MF Global Hid Debt From Investors

While Corzine lobbied, successfully, to curb financial regulation
By Kevin Spak,  Newser Staff
Posted Nov 4, 2011 8:20 AM CDT
MF Global Hid Debt From Investors
Jon Corzine did all of MF Global's lobbying himself, using his clout as an ex-senator, ex-governor, and ex-Goldman Sachs chief to fight financial regulations.   (AP Photo/Mel Evans, File)

MF Global appears to have spent the past two years hiding its debt risk from investors by temporarily slashing debt right before issuing its quarterly reports, in a shady-but-legal process known as “window dressing,” the Wall Street Journal reports.
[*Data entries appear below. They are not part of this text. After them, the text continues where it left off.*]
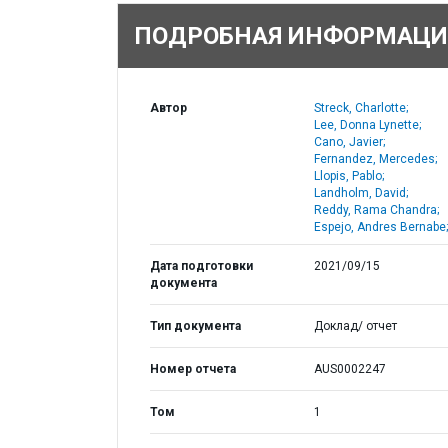
ПОДРОБНАЯ ИНФОРМАЦИ
Автор
Streck, Charlotte;
Lee, Donna Lynette;
Cano, Javier;
Fernandez, Mercedes;
Llopis, Pablo;
Landholm, David;
Reddy, Rama Chandra;
Espejo, Andres Bernabe;
Дата подготовки
2021/09/15
документа
Тип документа
Доклад/ отчет
Номер отчета
AUS0002247
Том
1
The company insists borrowing fluctuated due to “client facilitation activities,” but one accounting professor scoffed at that. “Every quarter, for seven quarters in a row, it’s always lower,” he said. “I’m left to wonder why client needs are always reduced at the end of the quarter.”
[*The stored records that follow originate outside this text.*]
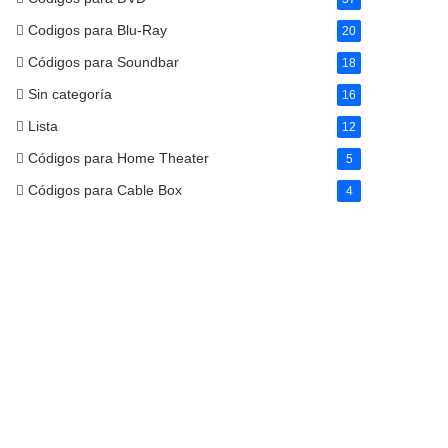
Codigos para Blu-Ray
20
Códigos para Soundbar
18
Sin categoría
16
Lista
12
Códigos para Home Theater
5
Códigos para Cable Box
4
Other recent revelations include:

  • CEO Jon Corzine personally lobbied against new regulations limiting how futures-trading firms could invest customer cash, using his clout as an ex-senator and governor to successfully quash the proposals, the New York Times reports—which looks fairly bad given that his firm is now under investigation over $630 million in missing client funds.
  • MF Global seems to have been the investment of choice for Ponzi schemers—it has faced two lawsuits seeking to recover purloined funds invested in the firm by two different convicted fraudsters, USA Today reports.